Mrs. Bell, 48, was "utterly horrified and saddened" to find waist-deep seaweed full of hundreds of dead and living crabs and lobsters of all types and species along her daily stroll from Marske to Saltburn.
"This is the first time I've ever seen anything like it. My husband and I spent hours returning as many live ones to the water as we could; something is seriously wrong here. This has been piling up along our shore for several weeks, and no one is doing anything about it."
She's lived in the neighborhood for 21 years and said she's never seen anything like it, even after a hurricane. "It was heartbreaking to witness. That's been building up for a few weeks, but I've never seen anything quite like it. "It was so deep and piled so high in certain places."
Piles of sea creatures continue to wash up on Teesside beaches https://t.co/cSMeQ1XQtv— Saltley Gates (@SaltleyGates) October 26, 2021
The agency's representative said they were looking into if a pollution event was to blame.
"We're investigating why hundreds of dead crabs have washed up along the coast in the Tees Estuary and other beaches with partners from the Centre for Environment, Fisheries, and Aquaculture and the North Eastern Inshore Fisheries Conservation Authority," an Environment Agency spokeswoman said.
"Water, sediment, mussel, and crab samples have been gathered and are being forwarded to our labs for the investigation to see if a pollution incident played a role in the animals' mortality." We've also sent CEFAS laboratories samples for illness analysis."
There are various reasons why animals-sometimes hundreds at a time-suddenly find themselves on land, ranging from deceiving tide patterns to noise pollution and overfishing.
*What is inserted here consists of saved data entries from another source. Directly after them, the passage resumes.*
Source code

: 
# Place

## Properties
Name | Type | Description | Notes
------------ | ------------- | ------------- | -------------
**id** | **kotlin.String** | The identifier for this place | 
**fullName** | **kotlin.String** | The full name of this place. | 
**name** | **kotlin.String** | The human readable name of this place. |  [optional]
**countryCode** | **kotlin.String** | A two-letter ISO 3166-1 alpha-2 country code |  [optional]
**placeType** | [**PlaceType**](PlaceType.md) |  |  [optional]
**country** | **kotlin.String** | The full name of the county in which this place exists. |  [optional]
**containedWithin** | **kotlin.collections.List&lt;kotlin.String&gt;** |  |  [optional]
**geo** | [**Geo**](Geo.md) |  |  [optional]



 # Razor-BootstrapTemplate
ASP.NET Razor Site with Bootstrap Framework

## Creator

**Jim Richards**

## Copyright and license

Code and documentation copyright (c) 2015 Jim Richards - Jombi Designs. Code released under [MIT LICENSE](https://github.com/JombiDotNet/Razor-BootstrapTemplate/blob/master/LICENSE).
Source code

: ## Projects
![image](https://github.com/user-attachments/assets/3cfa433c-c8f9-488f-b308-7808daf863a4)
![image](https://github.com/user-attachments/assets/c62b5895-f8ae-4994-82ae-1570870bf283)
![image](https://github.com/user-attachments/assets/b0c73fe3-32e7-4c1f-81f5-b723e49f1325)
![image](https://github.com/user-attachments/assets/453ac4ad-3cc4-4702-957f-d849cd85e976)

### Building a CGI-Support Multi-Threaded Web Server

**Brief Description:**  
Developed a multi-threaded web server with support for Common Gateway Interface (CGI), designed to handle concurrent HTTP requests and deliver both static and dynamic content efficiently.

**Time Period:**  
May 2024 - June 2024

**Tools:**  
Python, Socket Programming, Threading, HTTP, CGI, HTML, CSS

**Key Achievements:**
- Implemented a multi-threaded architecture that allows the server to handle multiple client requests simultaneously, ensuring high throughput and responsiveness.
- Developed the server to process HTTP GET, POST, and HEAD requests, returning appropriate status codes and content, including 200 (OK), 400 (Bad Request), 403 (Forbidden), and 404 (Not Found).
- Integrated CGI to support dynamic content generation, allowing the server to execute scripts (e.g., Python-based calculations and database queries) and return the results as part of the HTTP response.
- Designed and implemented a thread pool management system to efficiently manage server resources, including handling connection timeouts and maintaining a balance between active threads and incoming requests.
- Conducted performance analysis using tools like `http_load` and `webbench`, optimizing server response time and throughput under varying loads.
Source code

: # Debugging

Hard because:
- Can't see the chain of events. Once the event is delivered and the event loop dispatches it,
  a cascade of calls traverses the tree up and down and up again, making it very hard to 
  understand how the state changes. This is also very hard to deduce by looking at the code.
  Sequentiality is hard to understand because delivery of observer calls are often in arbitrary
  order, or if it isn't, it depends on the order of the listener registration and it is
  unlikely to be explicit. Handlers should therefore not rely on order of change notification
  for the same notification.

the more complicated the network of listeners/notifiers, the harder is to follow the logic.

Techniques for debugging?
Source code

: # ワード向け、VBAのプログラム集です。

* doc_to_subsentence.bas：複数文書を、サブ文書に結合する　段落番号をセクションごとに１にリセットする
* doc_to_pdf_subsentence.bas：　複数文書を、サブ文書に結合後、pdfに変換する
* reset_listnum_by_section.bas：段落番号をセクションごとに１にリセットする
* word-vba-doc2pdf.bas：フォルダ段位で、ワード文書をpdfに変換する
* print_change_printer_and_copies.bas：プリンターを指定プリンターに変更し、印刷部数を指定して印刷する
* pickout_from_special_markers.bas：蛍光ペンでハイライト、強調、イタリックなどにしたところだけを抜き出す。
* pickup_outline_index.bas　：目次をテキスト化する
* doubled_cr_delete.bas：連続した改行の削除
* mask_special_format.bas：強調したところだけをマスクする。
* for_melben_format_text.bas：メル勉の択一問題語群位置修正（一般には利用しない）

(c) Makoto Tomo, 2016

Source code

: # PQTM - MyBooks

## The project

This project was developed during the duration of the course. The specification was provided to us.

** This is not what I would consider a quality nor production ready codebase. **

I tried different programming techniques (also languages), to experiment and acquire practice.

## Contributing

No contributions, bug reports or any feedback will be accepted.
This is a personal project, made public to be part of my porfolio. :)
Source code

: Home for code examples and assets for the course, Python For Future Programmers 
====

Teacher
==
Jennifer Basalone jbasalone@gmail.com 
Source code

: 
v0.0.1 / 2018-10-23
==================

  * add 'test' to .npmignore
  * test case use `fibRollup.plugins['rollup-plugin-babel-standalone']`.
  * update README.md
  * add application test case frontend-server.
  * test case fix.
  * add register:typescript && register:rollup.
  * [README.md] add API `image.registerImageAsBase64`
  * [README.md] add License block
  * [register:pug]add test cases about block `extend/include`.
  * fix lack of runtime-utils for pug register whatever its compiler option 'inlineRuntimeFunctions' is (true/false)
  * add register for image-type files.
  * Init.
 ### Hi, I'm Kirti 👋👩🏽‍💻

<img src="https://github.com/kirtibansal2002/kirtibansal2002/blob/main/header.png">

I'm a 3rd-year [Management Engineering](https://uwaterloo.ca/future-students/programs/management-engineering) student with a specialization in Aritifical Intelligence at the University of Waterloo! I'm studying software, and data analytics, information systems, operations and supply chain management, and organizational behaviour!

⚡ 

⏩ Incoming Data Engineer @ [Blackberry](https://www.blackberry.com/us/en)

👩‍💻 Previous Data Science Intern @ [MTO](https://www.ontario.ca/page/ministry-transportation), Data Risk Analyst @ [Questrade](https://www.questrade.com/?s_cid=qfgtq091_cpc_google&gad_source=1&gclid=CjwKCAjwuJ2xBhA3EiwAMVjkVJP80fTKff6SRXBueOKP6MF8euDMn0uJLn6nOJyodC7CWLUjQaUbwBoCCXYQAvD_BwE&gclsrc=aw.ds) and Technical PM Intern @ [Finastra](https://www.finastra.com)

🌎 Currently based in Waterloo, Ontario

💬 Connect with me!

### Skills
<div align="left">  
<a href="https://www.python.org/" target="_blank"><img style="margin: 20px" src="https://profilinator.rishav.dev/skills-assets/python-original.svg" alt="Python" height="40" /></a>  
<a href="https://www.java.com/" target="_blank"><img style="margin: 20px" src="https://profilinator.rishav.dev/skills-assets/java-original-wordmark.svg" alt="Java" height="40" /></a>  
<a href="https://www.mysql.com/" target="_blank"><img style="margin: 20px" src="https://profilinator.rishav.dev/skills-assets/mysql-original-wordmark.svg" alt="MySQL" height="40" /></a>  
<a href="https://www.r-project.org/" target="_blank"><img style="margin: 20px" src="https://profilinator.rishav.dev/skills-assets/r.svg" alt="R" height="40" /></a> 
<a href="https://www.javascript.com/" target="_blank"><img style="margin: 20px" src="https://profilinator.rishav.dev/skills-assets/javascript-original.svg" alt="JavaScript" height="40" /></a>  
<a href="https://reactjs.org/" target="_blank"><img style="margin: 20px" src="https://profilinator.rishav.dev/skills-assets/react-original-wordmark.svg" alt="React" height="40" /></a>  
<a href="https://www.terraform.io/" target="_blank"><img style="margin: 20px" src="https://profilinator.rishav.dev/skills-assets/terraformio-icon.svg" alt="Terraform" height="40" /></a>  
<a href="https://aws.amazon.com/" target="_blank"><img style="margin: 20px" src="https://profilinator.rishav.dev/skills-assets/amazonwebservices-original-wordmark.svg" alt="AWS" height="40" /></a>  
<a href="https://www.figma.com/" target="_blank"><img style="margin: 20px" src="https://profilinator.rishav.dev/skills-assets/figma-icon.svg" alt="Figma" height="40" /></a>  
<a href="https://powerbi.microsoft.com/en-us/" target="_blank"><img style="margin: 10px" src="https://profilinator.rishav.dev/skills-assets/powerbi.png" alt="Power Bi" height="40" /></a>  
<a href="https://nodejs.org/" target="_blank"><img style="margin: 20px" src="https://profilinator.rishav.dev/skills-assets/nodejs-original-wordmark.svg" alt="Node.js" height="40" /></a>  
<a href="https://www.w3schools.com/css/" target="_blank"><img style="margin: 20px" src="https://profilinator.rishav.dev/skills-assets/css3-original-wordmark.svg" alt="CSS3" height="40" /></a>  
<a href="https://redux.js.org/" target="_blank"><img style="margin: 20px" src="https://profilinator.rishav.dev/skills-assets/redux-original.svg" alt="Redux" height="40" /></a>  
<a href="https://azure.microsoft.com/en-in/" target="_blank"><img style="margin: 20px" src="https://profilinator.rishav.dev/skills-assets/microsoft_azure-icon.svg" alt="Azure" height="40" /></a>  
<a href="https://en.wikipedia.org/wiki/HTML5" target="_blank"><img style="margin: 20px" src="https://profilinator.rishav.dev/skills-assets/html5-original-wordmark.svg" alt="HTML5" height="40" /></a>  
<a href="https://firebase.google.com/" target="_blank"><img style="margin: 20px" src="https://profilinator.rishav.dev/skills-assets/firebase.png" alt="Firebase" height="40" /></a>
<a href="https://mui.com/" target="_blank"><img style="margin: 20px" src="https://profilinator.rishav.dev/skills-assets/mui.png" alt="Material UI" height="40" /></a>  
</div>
As a result, thousands of whales, dolphins, and other marine species washed up on beaches all around the world every year.
Beaching or stranding occurs in both healthy people and damaged (or dead) animals who are blown ashore by strong winds. Mass strandings happen when a group of marine creatures beaches themselves simultaneously, and other times a location may see an unusually high number of strandings over a period of time.
To return to their normal environment, stranded animals frequently require medical treatment or expert aid.